The Technical University of Denmark (DTU) has selected an SGI Altix UV 1000 high-performance computing (HPC) system to help researchers mine huge amounts of genomic data from microbes and humans to identify novel genes and proteins that give living organisms their distinct properties. The new solution is being configured with Intel Xeon processor E7 series and 8TB of shared memory. The system will be physically linked to the existing supercomputer installation at DTU’s Centre for Biological Sequence Analysis (CBS), and will have access to the centre’s high-performance disk system, which is approaching a capacity of 1,000TB. The computer has been named Anakyklosis (Greek for recycling), reflecting its impact on a bio-sustainable future.
Metagenomics systems biology is one of the six cornerstones of the new 100 million Euro centre at DTU, and will focus on a treasure hunt for novel enzymes relevant to the biotechnology industry and for biochemical pathways that will be used to engineer novel so-called ‘cell factories’. These will be optimised to produce chemicals from cheap, non-fossil carbon sources, reducing the world’s dependence on oil.
‘In the past, our researchers believed the data in the human genome was daunting, representing massive amounts of data. However, now with metagenomics, the science of investigating entire bacterial communities such as the ones we have in our stomachs and those that exist in the deep seas, it generates far greater amounts of data. Therefore, we need even larger computer resources to make sense of it,’ said senior scientist Nikolaj Blom at the Novo Nordisk Foundation Centre for Biosustainability at DTU.

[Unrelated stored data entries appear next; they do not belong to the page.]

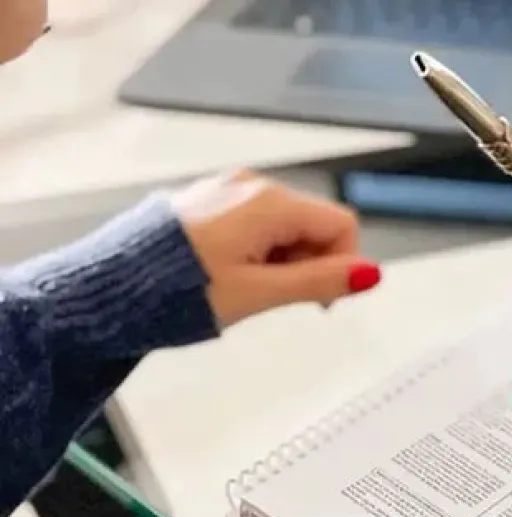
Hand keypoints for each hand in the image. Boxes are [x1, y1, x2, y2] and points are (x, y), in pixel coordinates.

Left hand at [171, 169, 380, 326]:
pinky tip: (226, 275)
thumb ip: (320, 282)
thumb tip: (370, 274)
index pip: (341, 225)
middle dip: (306, 263)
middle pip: (312, 224)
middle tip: (273, 298)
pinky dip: (254, 252)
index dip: (341, 265)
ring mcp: (225, 190)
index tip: (319, 300)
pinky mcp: (206, 202)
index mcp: (269, 202)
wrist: (105, 290)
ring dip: (279, 261)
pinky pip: (252, 224)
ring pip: (282, 227)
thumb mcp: (258, 294)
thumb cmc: (173, 291)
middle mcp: (250, 185)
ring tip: (242, 290)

‘Our current and future data sets are many times larger than the size of the human genome, and our legacy computer solution was limited in how quickly it could process this data simultaneously due to memory bottlenecks,’ added associate professor Thomas Sicheritz-Pontén, who will lead the metagenomics effort in the new Novo Nordisk Foundation centre. ‘The new SGI Altix UV supercomputer system will be able to hold the equivalent of approximately 2,500 human genomes in working memory at the same time. This allows us to process data sets that are impractical to work with today, in particular when we need to integrate them with many other data sets.’